Staff in the Spotlight: Dave Campbell

August 31, 2018

At Havant & South Downs College, we have a number of highly skilled, dedicated and passionate teaching staff.

These lecturers go above and beyond to help our students reach their full potential.

We want to shout about these integral members of our HSDC community, so every month we will be finding out about the people behind our teaching excellence with our ‘Staff in the Spotlight’ feature.

This month we are recognising Dave Campbell who is an Animal Management Lecturer at the College.

 

Position at HSDC
Animal Management Lecturer

How long have you worked at the College?
I started working at the South Downs Campus during my PGCE year through the University of Portsmouth in 2014, during that year I taught a variety of Animal Management lessons and the College gave me a permanent contract in February 2015.

What are your main responsibilities at the College?
My main responsibilities are course managing the first year Level 3 Extended Diploma in Animal Management. I have also tutored the Level 2 and Level 3 Diploma in Animal Management courses.

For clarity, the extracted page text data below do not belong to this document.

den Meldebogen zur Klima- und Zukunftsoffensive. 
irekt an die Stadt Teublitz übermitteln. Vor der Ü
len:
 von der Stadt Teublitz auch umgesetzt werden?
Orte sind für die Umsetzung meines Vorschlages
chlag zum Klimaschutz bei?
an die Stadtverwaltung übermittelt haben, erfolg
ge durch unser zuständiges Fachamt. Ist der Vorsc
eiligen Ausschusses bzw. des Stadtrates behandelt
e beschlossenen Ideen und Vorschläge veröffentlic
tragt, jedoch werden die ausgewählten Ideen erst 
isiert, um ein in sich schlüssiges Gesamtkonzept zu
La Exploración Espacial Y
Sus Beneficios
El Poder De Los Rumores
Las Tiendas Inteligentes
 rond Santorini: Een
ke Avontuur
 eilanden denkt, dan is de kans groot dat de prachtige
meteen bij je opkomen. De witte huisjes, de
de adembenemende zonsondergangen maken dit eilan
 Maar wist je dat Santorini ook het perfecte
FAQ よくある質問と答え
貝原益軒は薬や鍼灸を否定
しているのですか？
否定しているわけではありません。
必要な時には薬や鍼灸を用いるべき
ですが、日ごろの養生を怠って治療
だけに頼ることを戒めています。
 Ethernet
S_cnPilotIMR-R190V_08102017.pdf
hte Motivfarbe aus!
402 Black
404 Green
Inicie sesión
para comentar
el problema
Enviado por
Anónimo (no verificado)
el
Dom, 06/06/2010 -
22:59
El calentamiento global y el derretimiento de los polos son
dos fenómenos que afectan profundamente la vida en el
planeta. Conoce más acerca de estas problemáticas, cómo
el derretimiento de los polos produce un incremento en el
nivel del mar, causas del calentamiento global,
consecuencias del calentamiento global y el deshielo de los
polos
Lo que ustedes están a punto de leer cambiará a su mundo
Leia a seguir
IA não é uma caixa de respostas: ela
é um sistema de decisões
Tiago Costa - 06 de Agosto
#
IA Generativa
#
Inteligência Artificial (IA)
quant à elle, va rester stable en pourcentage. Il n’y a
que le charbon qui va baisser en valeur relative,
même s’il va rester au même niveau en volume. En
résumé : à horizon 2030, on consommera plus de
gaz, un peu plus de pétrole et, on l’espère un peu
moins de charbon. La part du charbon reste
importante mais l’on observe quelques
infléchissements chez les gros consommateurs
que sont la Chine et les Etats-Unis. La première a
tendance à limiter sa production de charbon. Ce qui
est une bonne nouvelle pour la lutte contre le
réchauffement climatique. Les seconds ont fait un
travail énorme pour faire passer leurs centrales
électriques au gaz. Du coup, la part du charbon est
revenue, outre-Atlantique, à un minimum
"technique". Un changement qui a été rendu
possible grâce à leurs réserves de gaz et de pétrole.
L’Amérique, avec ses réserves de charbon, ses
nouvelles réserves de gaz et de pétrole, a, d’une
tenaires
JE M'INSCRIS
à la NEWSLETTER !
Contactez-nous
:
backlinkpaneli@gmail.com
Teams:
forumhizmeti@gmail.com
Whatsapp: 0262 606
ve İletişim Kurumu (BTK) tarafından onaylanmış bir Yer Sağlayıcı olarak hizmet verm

Why did you choose the subject that you teach?
I originally started studying Animal Management at South Downs College in 2007, my reasons for choosing this subject where that I always liked science but found the animal orientated elements of it more interesting, for example how animal behaviour can be studied and applied to how animals are cared for.

I also enjoy the degree of development of specialisation that it allows once you go on to further study or within the industry which ensures no day is the same and you are constantly learning.

What was your journey/training before coming to HSDC?
Prior to coming to HSDC I studied BTEC National Diploma in Animal Management at South Downs College in 2007-2009, after this I went onto university where I studied the BSc (Hons) in Animal Management at Sparsholt College.

During my time at university I was fortunate enough to be able to complete a work placement in South Africa working within a rehabilitation programme for cheetahs. After university I completed additional placements with the RSPB in the New Forest working with Goshawks and native herptiles. It was then that I decided to begin my teacher training as I especially enjoyed working with the general public and educating them about the importance animals have in building and maintaining local ecosystems.

Do you practice the subject you teach outside of work? 
Since January 2018 I have regularly volunteered with the Wildfowl and Wetlands trust in Arundel. Since volunteering with the team at Arundel I have been lucky to assist with routine husbandry and enclosure management practices.

What is the highlight of your role at HSDC?
The highlight of my role is always seeing students at the end of the year work out their final grade and see how far they’ve come.

What kind of careers have your students gone on to do?
Previous students have gone on to work in practical in industry jobs such as veterinary nursing whilst others have pursued Further Education in a range university courses.

What is something about your job that people don’t know about?
The amount of outside classroom support and conversations we as a team have throughout the year with all of our students even those we may not teach. Particularly towards the close of the year and to do with future careers or work placement advice.

What kind of opportunities are students offered on your course?
Students are able to participate in number of trips to local zoos and animal centres – all of which have strong links to their assignment work and provide excellent opportunities for future work placements or potential offers for employment.

What three words would your students use to describe you?
Thoughtful, hard working and understanding.